Ровно в десять погасили свет. Латушкин и Братчиков разбрелись по шконкам. В мои ближайшие планы сон не входил. Меня занимал Грабовой. Вопросов к Григорию было много. Самыми животрепещущими я выделил следующие. Настоящая причина, по которой Грабового сняли с пробега. Технологии управления массовой сектой на примере партии «Другг». Выявление и развитие паранормальных способностей человека. Техника гипноза и зомбирования. Методы бесконтактной диагностики приборов и людей. Дальше шли уже мелочи: вроде «лечу от всех болезней», «снимаю порчу, венец безбрачия», практическое применение культа Вуду, заговоры на успех и деньги…
Дождавшись с соседних нар мерного храпа сокамерников, я пригласил Грабового за стол на ночной полдник. Мое предложение, подкрепленное «сникерсом», он принял без колебаний. Преодолев соблазн стенографировать предстоящую беседу, я отложил канцелярию в сторону и разлил по кружкам жасминовую заварку.
— Крепко тебя, Григорий, по телевизору приложили, — ляпнул я для затравки. — Значит, детей Беслана воскрешал?
— Это все ложь, — спокойно отрезал Грабовой. — На суде все подтвердили, что такого не было. Ни одна мать не дала против меня показаний.
— Так, говорят, ты деньги за воскрешения собирал. Ущерб большой тебе вменяется?
— Нет. Всего двести семьдесят тысяч рублей, то, что собиралось за семинары другими людьми, которые по делу проходят как неустановленные лица. Я-то занимался чистой наукой. Диагностикой оборудования. Я давал технические заключения по безопасности АЭС.
— Как это?
— У нас было запатентованное оборудование, которым мы делали замеры. Снимали данные, и я рассчитывал по специальным формулам. Кстати, когда меня арестовали, оборудование тоже исчезло, а там компьютеры специальные, металл дорогой.
— Так вы официально работали?
— Конечно. Официально с МЧС сотрудничали. Доступ же нужен к АЭС.
— Так у вас, получается, доступ ко всем серьезным объектам?

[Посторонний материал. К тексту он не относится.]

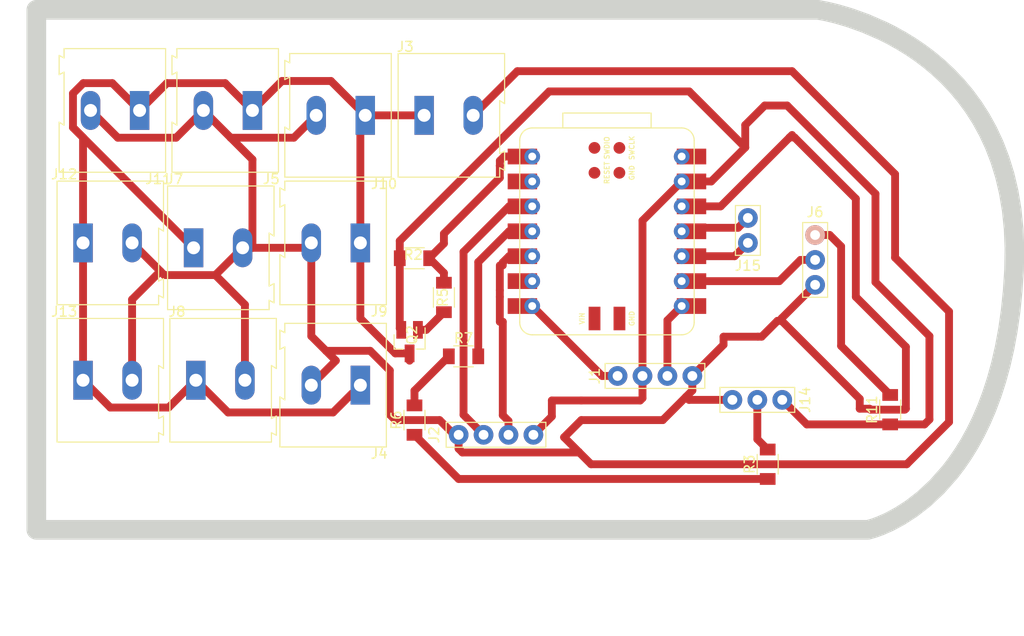
<source format=kicad_pcb>
(kicad_pcb
	(version 20241229)
	(generator "pcbnew")
	(generator_version "9.0")
	(general
		(thickness 1.6)
		(legacy_teardrops no)
	)
	(paper "User" 105 58)
	(layers
		(0 "F.Cu" signal)
		(2 "B.Cu" signal)
		(9 "F.Adhes" user "F.Adhesive")
		(11 "B.Adhes" user "B.Adhesive")
		(13 "F.Paste" user)
		(15 "B.Paste" user)
		(5 "F.SilkS" user "F.Silkscreen")
		(7 "B.SilkS" user "B.Silkscreen")
		(1 "F.Mask" user)
		(3 "B.Mask" user)
		(17 "Dwgs.User" user "User.Drawings")
		(19 "Cmts.User" user "User.Comments")
		(21 "Eco1.User" user "User.Eco1")
		(23 "Eco2.User" user "User.Eco2")
		(25 "Edge.Cuts" user)
		(27 "Margin" user)
		(31 "F.CrtYd" user "F.Courtyard")
		(29 "B.CrtYd" user "B.Courtyard")
		(35 "F.Fab" user)
		(33 "B.Fab" user)
		(39 "User.1" user)
		(41 "User.2" user)
		(43 "User.3" user)
		(45 "User.4" user)
	)
	(setup
		(pad_to_mask_clearance 0)
		(allow_soldermask_bridges_in_footprints no)
		(tenting front back)
		(pcbplotparams
			(layerselection 0x00000000_00000000_555555d5_57555551)
			(plot_on_all_layers_selection 0x00000000_00000000_00000000_00000000)
			(disableapertmacros no)
			(usegerberextensions no)
			(usegerberattributes yes)
			(usegerberadvancedattributes yes)
			(creategerberjobfile yes)
			(dashed_line_dash_ratio 12.000000)
			(dashed_line_gap_ratio 3.000000)
			(svgprecision 4)
			(plotframeref no)
			(mode 1)
			(useauxorigin no)
			(hpglpennumber 1)
			(hpglpenspeed 20)
			(hpglpendiameter 15.000000)
			(pdf_front_fp_property_popups yes)
			(pdf_back_fp_property_popups yes)
			(pdf_metadata yes)
			(pdf_single_document no)
			(dxfpolygonmode yes)
			(dxfimperialunits yes)
			(dxfusepcbnewfont yes)
			(psnegative no)
			(psa4output no)
			(plot_black_and_white yes)
			(plotinvisibletext no)
			(sketchpadsonfab no)
			(plotpadnumbers no)
			(hidednponfab no)
			(sketchdnponfab yes)
			(crossoutdnponfab yes)
			(subtractmaskfromsilk no)
			(outputformat 5)
			(mirror no)
			(drillshape 0)
			(scaleselection 1)
			(outputdirectory "../../../Downloads/placa final/")
		)
	)
	(net 0 "")
	(net 1 "PWR_3V3")
	(net 2 "/D2")
	(net 3 "PWR_GND")
	(net 4 "/TX")
	(net 5 "/RX")
	(net 6 "/D1")
	(net 7 "/D0")
	(net 8 "/D9")
	(net 9 "/D4")
	(net 10 "/D3")
	(net 11 "unconnected-(M1-SWDIO-Pad17)")
	(net 12 "/D8")
	(net 13 "/D5")
	(net 14 "unconnected-(M1-VIN-Pad16)")
	(net 15 "/D10")
	(net 16 "unconnected-(M1-RESET-Pad18)")
	(net 17 "PWR_5V")
	(net 18 "unconnected-(M1-SWCLK-Pad20)")
	(net 19 "Net-(Q2-G)")
	(net 20 "/D1_1")
	(net 21 "Net-(J10-Pin_1)")
	(footprint "TerminalBlock:TerminalBlock_Altech_AK300-2_P5.00mm" (layer "F.Cu") (at 13.484 12.756098 180))
	(footprint "TerminalBlock:TerminalBlock_Altech_AK300-2_P5.00mm" (layer "F.Cu") (at 18.984 26.756098))
	(footprint "fab:PinHeader_1x02_P2.54mm_Vertical_THT_D1.4mm" (layer "F.Cu") (at 75.484 26.256098 180))
	(footprint "fab:R_1206" (layer "F.Cu") (at 44.5 31.818098 -90))
	(footprint "fab:R_1206" (layer "F.Cu") (at 89.984 43.256098 90))
	(footprint "TerminalBlock:TerminalBlock_Altech_AK300-2_P5.00mm" (layer "F.Cu") (at 36.484 13.256098 180))
	(footprint "fab:PinHeader_1x03_P2.54mm_Vertical_THT_D1.4mm" (layer "F.Cu") (at 78.984 42.256098 -90))
	(footprint "TerminalBlock:TerminalBlock_Altech_AK300-2_P5.00mm" (layer "F.Cu") (at 35.984 26.256098 180))
	(footprint "fab:PinHeader_1x03_P2.54mm_Vertical_THT_D1.4mm" (layer "F.Cu") (at 82.334 25.451098))
	(footprint "TerminalBlock:TerminalBlock_Altech_AK300-2_P5.00mm" (layer "F.Cu") (at 7.719 26.256098))
	(footprint "TerminalBlock:TerminalBlock_Altech_AK300-2_P5.00mm" (layer "F.Cu") (at 24.984 12.756098 180))
	(footprint "fab:R_1206" (layer "F.Cu") (at 41.5 44.318098 90))
	(footprint "TerminalBlock:TerminalBlock_Altech_AK300-2_P5.00mm" (layer "F.Cu") (at 19.219 40.256098))
	(footprint "fab:R_1206" (layer "F.Cu") (at 46.5 37.818098))
	(footprint "fab:R_1206" (layer "F.Cu") (at 77.5 48.818098 90))
	(footprint "TerminalBlock:TerminalBlock_Altech_AK300-2_P5.00mm" (layer "F.Cu") (at 42.484 13.256098))
	(footprint "fab:SOT-23" (layer "F.Cu") (at 41 36.318098 -90))
	(footprint "TerminalBlock:TerminalBlock_Altech_AK300-2_P5.00mm"
		(layer "F.Cu")
		(uuid "d0599dcd-9ee2-4777-90bb-a94522d6f9cf")
		(at 7.719 40.256098)
		(descr "Altech AK300 terminal block, pitch 5.0mm, 45 degree angled, see http://www.mouser.com/ds/2/16/PCBMETRC-24178.pdf")
		(tags "Altech AK300 terminal block pitch 5.0mm")
		(property "Reference" "J13"
			(at -1.92 -6.99 0)
			(layer "F.SilkS")
			(uuid "9486698c-703f-42e5-865e-cb5b1513741d")
			(effects
				(font
					(size 1 1)
					(thickness 0.15)
				)
			)
		)
		(property "Value" "Screw_Terminal_01x02_P5mm"
			(at 2.78 7.75 0)
			(layer "F.Fab")
			(uuid "b15d3f82-6437-40ab-9b48-beb05ccce537")
			(effects
				(font
					(size 1 1)
					(thickness 0.15)
				)
			)
		)
		(property "Datasheet" "https://www.on-shore.com/wp-content/uploads/OSTTAXX0161.pdf"
			(at 0 0 0)
			(unlocked yes)
			(layer "F.Fab")
			(hide yes)
			(uuid "5e9ec2f2-b602-4470-830b-828645db0b00")
			(effects
				(font
					(size 1.27 1.27)
					(thickness 0.15)
				)
			)
		)
		(property "Description" "TERM BLK 2POS SIDE ENTRY 5MM PCB"
			(at 0 0 0)
			(unlocked yes)
			(layer "F.Fab")
			(hide yes)
			(uuid "0e6d1eb9-7a8c-4b06-b6a4-e6448df828e7")
			(effects
				(font
					(size 1.27 1.27)
					(thickness 0.15)
				)
			)
		)
		(property ki_fp_filters "*TerminalBlock*1x02*P5.00mm*")
		(path "/03d77ea5-7d83-4802-a5bb-bc83c850813e")
		(sheetname "/")
		(sheetfile "sensor y 5leds.kicad_sch")
		(attr through_hole)
		(fp_line
			(start -2.65 -6.3)
			(end -2.65 6.3)
			(stroke
				(width 0.12)
				(type solid)
			)
			(layer "F.SilkS")
			(uuid "f5b9b645-25c2-48b1-9e8a-5031b3bb4d5e")
		)
		(fp_line
			(start -2.65 6.3)
			(end 7.7 6.3)
			(stroke
				(width 0.12)
				(type solid)
			)
			(layer "F.SilkS")
			(uuid "b8dcc774-e745-4837-81a8-5fd353e958bd")
		)
		(fp_line
			(start 7.7 -1.5)
			(end 8.2 -1.2)
			(stroke
				(width 0.12)
				(type solid)
			)
			(layer "F.SilkS")
			(uuid "bc6dbd88-44ec-4af5-9608-11df523bb404")
		)
		(fp_line
			(start 7.7 3.9)
			(end 7.7 -1.5)
			(stroke
				(width 0.12)
				(type solid)
			)
			(layer "F.SilkS")
			(uuid "579e71bf-7a40-4ead-8cc6-25a5e9236bbb")
		)
		(fp_line
			(start 7.7 5.35)
			(end 8.2 5.6)
			(stroke
				(width 0.12)
				(type solid)
			)
			(layer "F.SilkS")
			(uuid "a38c29dc-6241-4af9-bd5c-5dfdfd814819")
		)
		(fp_line
			(start 7.7 6.3)
			(end 7.7 5.35)
			(stroke
				(width 0.12)
				(type solid)
			)
			(layer "F.SilkS")
			(uuid "e7b34d23-b33d-4d85-b1f9-84f6e51522ed")
		)
		(fp_line
			(start 8.2 -6.3)
			(end -2.65 -6.3)
			(stroke
				(width 0.12)
				(type solid)
			)
			(layer "F.SilkS")
			(uuid "a2495a7f-5429-4200-a4d1-0822560dcfd6")
		)
		(fp_line
			(start 8.2 -1.2)
			(end 8.2 -6.3)
			(stroke
				(width 0.12)
				(type solid)
			)
			(layer "F.SilkS")
			(uuid "2627e513-e01c-47cd-a13a-f4616bec56a6")
		)
		(fp_line
			(start 8.2 3.65)
			(end 7.7 3.9)
			(stroke
				(width 0.12)
				(type solid)
			)
			(layer "F.SilkS")
			(uuid "81a41e47-4a47-4b20-9a70-9c494f4969d2")
		)
		(fp_line
			(start 8.2 3.7)
			(end 8.2 3.65)
			(stroke
				(width 0.12)
				(type solid)
			)
			(layer "F.SilkS")
			(uuid "a7fc8ab6-18bb-4d88-addb-0358947d91ae")
		)
		(fp_line
			(start 8.2 5.6)
			(end 8.2 3.7)
			(stroke
				(width 0.12)
				(type solid)
			)
			(layer "F.SilkS")
			(uuid "ee31349c-3d6c-45b4-bb32-adf93a97baae")
		)
		(fp_line
			(start -2.83 -6.47)
			(end -2.83 6.47)
			(stroke
				(width 0.05)
				(type solid)
			)
			(layer "F.CrtYd")
			(uuid "56568a5a-47b3-480d-9593-ac645c2853e5")
		)
		(fp_line
			(start -2.83 -6.47)
			(end 8.36 -6.47)
			(stroke
				(width 0.05)
				(type solid)
			)
			(layer "F.CrtYd")
			(uuid "36a77d02-585e-4fd1-974a-323a27eb7298")
		)
		(fp_line
			(start 8.36 6.47)
			(end -2.83 6.47)
			(stroke
				(width 0.05)
				(type solid)
			)
			(layer "F.CrtYd")
			(uuid "cc9b19bd-9d48-4b23-b5b6-465ac6368bd3")
		)
		(fp_line
			(start 8.36 6.47)
			(end 8.36 -6.47)
			(stroke
				(width 0.05)
				(type solid)
			)
			(layer "F.CrtYd")
			(uuid "73c1092d-bbe7-4a21-b2e4-794c152510a2")
		)
		(fp_line
			(start -2.58 -3.17)
			(end -2.58 -6.22)
			(stroke
				(width 0.1)
				(type solid)
			)
			(layer "F.Fab")
			(uuid "3a3cd43b-fbf8-4b84-b1a4-ba5d5b2c33fb")
		)
		(fp_line
			(start -2.58 -3.17)
			(end 7.61 -3.17)
			(stroke
				(width 0.1)
				(type solid)
			)
			(layer "F.Fab")
			(uuid "a9ce1bb1-f2cc-4368-8c35-7dbde9e4bb28")
		)
		(fp_line
			(start -2.58 -0.64)
			(end -2.58 -3.17)
			(stroke
				(width 0.1)
				(type solid)
			)
			(layer "F.Fab")
			(uuid "be5f7f03-ada5-427e-b2cd-88b977620651")
		)
		(fp_line
			(start -2.58 -0.64)
			(end -1.64 -0.64)
			(stroke
				(width 0.1)
				(type solid)
			)
			(layer "F.Fab")
			(uuid "9ea6e54c-961c-468c-a183-57aa8c0016c1")
		)
		(fp_line
			(start -2.58 6.22)
			(end -2.58 -0.64)
			(stroke
				(width 0.1)
				(type solid)
			)
			(layer "F.Fab")
			(uuid "3612fac1-6929-4b27-8b12-78ab4538278b")
		)
		(fp_line
			(start -2.58 6.22)
			(end -2.02 6.22)
			(stroke
				(width 0.1)
				(type solid)
			)
			(layer "F.Fab")
			(uuid "0bf08b06-a9c3-4fbd-9f11-a8829f87c565")
		)
		(fp_line
			(start -2.02 -3.43)
			(end -2.02 -5.97)
			(stroke
				(width 0.1)
				(type solid)
			)
			(layer "F.Fab")
			(uuid "62cd8aee-3be3-452f-8fcb-5c369fa4ff09")
		)
		(fp_line
			(start -2.02 -0.25)
			(end -2.02 4.32)
			(stroke
				(width 0.1)
				(type solid)
			)
			(layer "F.Fab")
			(uuid "d5dceb40-ca72-40c7-988f-010cc4e0a2a6")
		)
		(fp_line
			(start -2.02 -0.25)
			(end -1.64 -0.25)
			(stroke
				(width 0.1)
				(type solid)
			)
			(layer "F.Fab")
			(uuid "d295a6ea-bfe4-401d-a806-f494767ea7ad")
		)
		(fp_line
			(start -2.02 4.32)
			(end -2.02 6.22)
			(stroke
				(width 0.1)
				(type solid)
			)
			(layer "F.Fab")
			(uuid "2ad83056-7eac-48fe-8388-787693ac3e24")
		)
		(fp_line
			(start -2.02 6.22)
			(end 2.04 6.22)
			(stroke
				(width 0.1)
				(type solid)
			)
			(layer "F.Fab")
			(uuid "ab2ccbe4-c2e5-4ce9-9113-5643b1f9e81b")
		)
		(fp_line
			(start -1.64 -0.64)
			(end 1.66 -0.64)
			(stroke
				(width 0.1)
				(type solid)
			)
			(layer "F.Fab")
			(uuid "9379c27c-9e7f-4fd2-8103-368de7a884d9")
		)
		(fp_line
			(start -1.64 0.51)
			(end -1.26 0.51)
			(stroke
				(width 0.1)
				(type solid)
			)
			(layer "F.Fab")
			(uuid "c1e6a8f3-57a4-45ea-bd03-e78b4a2c3753")
		)
		(fp_line
			(start -1.64 3.68)
			(end -1.64 0.51)
			(stroke
				(width 0.1)
				(type solid)
			)
			(layer "F.Fab")
			(uuid "9dfa87c0-2a6e-47e2-9157-7d316c7ef8f3")
		)
		(fp_line
			(start -1.62 -4.45)
			(end 1.44 -5.08)
			(stroke
				(width 0.1)
				(type solid)
			)
			(layer "F.Fab")
			(uuid "5ee7a8ab-733a-46c0-9c4d-e8c97fe43a85")
		)
		(fp_line
			(start -1.49 -4.32)
			(end 1.56 -4.95)
			(stroke
				(width 0.1)
				(type solid)
			)
			(layer "F.Fab")
			(uuid "b9fa978e-71c4-410d-945a-9d277a52abc3")
		)
		(fp_line
			(start -1.26 -0.25)
			(end 1.28 -0.25)
			(stroke
				(width 0.1)
				(type solid)
			)
			(layer "F.Fab")
			(uuid "d4117e9a-d7ad-4aee-ad95-398374ad65d5")
		)
		(fp_line
			(start -1.26 2.54)
			(end -1.26 -0.25)
			(stroke
				(width 0.1)
				(type solid)
			)
			(layer "F.Fab")
			(uuid "d8cad986-01e9-4389-852f-f2493ace46fe")
		)
		(fp_line
			(start -1.26 2.54)
			(end 1.28 2.54)
			(stroke
				(width 0.1)
				(type solid)
			)
			(layer "F.Fab")
			(uuid "639377a2-4f6b-4461-99c3-fdd818c8ca6f")
		)
		(fp_line
			(start 1.28 2.54)
			(end 1.28 -0.25)
			(stroke
				(width 0.1)
				(type solid)
			)
			(layer "F.Fab")
			(uuid "b949e563-f586-4530-a853-26677bbc21b8")
		)
		(fp_line
			(start 1.66 -0.64)
			(end 3.36 -0.64)
			(stroke
				(width 0.1)
				(type solid)
			)
			(layer "F.Fab")
			(uuid "2edf13a1-2785-495c-9d52-cb5947b8280a")
		)
		(fp_line
			(start 1.66 -0.25)
			(end -1.64 -0.25)
			(stroke
				(width 0.1)
				(type solid)
			)
			(layer "F.Fab")
			(uuid "2cf887a6-84bc-4120-a1a8-d9c2b5e236f1")
		)
		(fp_line
			(start 1.66 0.51)
			(end 1.28 0.51)
			(stroke
				(width 0.1)
				(type solid)
			)
			(layer "F.Fab")
			(uuid "9aaa48bc-95e2-4816-b4db-6bc4986e8721")
		)
		(fp_line
			(start 1.66 3.68)
			(end -1.64 3.68)
			(stroke
				(width 0.1)
				(type solid)
			)
			(layer "F.Fab")
			(uuid "9f0134f5-298d-4f85-b71f-42192c097c92")
		)
		(fp_line
			(start 1.66 3.68)
			(end 1.66 0.51)
			(stroke
				(width 0.1)
				(type solid)
			)
			(layer "F.Fab")
			(uuid "fbe5298e-3dae-475a-9bb1-37904bad1e50")
		)
		(fp_line
			(start 2.04 -5.97)
			(end -2.02 -5.97)
			(stroke
				(width 0.1)
				(type solid)
			)
			(layer "F.Fab")
			(uuid "b2aace57-1846-4f3b-b5dd-bd3244ab7551")
		)
		(fp_line
			(start 2.04 -3.43)
			(end -2.02 -3.43)
			(stroke
				(width 0.1)
				(type solid)
			)
			(layer "F.Fab")
			(uuid "8228f4be-58f3-46bf-9f3b-d0a42082058f")
		)
		(fp_line
			(start 2.04 -3.43)
			(end 2.04 -5.97)
			(stroke
				(width 0.1)
				(type solid)
			)
			(layer "F.Fab")
			(uuid "35b6553c-1358-487b-a57c-bb940d480696")
		)
		(fp_line
			(start 2.04 -0.25)
			(end 1.66 -0.25)
			(stroke
				(width 0.1)
				(type solid)
			)
			(layer "F.Fab")
			(uuid "b705d711-d5b5-4a26-aaa2-80a1e93bc8cf")
		)
		(fp_line
			(start 2.04 4.32)
			(end -2.02 4.32)
			(stroke
				(width 0.1)
				(type solid)
			)
			(layer "F.Fab")
			(uuid "d4a0a089-a0dc-479e-aece-a2b14265b566")
		)
		(fp_line
			(start 2.04 4.32)
			(end 2.04 -0.25)
			(stroke
				(width 0.1)
				(type solid)
			)
			(layer "F.Fab")
			(uuid "d12c30bb-523d-4381-a3d7-63fc0a196ae4")
		)
		(fp_line
			(start 2.04 6.22)
			(end 2.04 4.32)
			(stroke
				(width 0.1)
				(type solid)
			)
			(layer "F.Fab")
			(uuid "a9395f71-5154-4303-8571-bc9c1e321d49")
		)
		(fp_line
			(start 2.04 6.22)
			(end 2.98 6.22)
			(stroke
				(width 0.1)
				(type solid)
			)
			(layer "F.Fab")
			(uuid "e125dfff-23eb-44d6-82a4-993b5d89ba0e")
		)
		(fp_line
			(start 2.98 -5.97)
			(end 7.05 -5.97)
			(stroke
				(width 0.1)
				(type solid)
			)
			(layer "F.Fab")
			(uuid "a77a6444-885b-4876-b0e3-76941d25ceff")
		)
		(fp_line
			(start 2.98 -3.43)
			(end 2.98 -5.97)
			(stroke
				(width 0.1)
				(type solid)
			)
			(layer "F.Fab")
			(uuid "d600e958-d265-45ac-93cd-55664de4fee5")
		)
		(fp_line
			(start 2.98 -0.25)
			(end 3.36 -0.25)
			(stroke
				(width 0.1)
				(type solid)
			)
			(layer "F.Fab")
			(uuid "7db8ae0f-b926-49a5-bcc1-7bedfe37de8c")
		)
		(fp_line
			(start 2.98 4.32)
			(end 2.98 -0.25)
			(stroke
				(width 0.1)
				(type solid)
			)
			(layer "F.Fab")
			(uuid "c9bb4696-98a1-4d35-902e-eea89f5b7ba2")
		)
		(fp_line
			(start 2.98 4.32)
			(end 7.05 4.32)
			(stroke
				(width 0.1)
				(type solid)
			)
			(layer "F.Fab")
			(uuid "dbdf7775-fbd7-428f-996c-828c22d97ffe")
		)
		(fp_line
			(start 2.98 6.22)
			(end 2.98 4.32)
			(stroke
				(width 0.1)
				(type solid)
			)
			(layer "F.Fab")
			(uuid "5cd0305b-d43c-48c3-97fd-bddfa0c9db7f")
		)
		(fp_line
			(start 2.98 6.22)
			(end 7.05 6.22)
			(stroke
				(width 0.1)
				(type solid)
			)
			(layer "F.Fab")
			(uuid "98150927-3c8e-4e07-97a5-d59c0ecbe8ff")
		)
		(fp_line
			(start 3.36 -0.25)
			(end 6.67 -0.25)
			(stroke
				(width 0.1)
				(type solid)
			)
			(layer "F.Fab")
			(uuid "3d6505ba-fbd0-45
... [94811 chars truncated]
</source>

— По-другому нельзя прогнозировать ситуацию. Я, уже когда в Лефортово сидел, просил, чтобы мне отдали компьютер для уточнения данных по Балаковской АЭС в Саратовской области. Там мы обнаружили трещину в реакторе, которая неизбежно спровоцирует взрыв, но по силе и последствиям он будет гораздо тяжелее Чернобыля.
— И когда рванет?
— В течение трех лет, не позднее.
— И каковы примерные последствия?
— Заражение в радиусе полутора тысяч километров и от одного до двух миллионов летальных потерь. Но самое страшное, что взрыв на АЭС развяжет ядерную войну.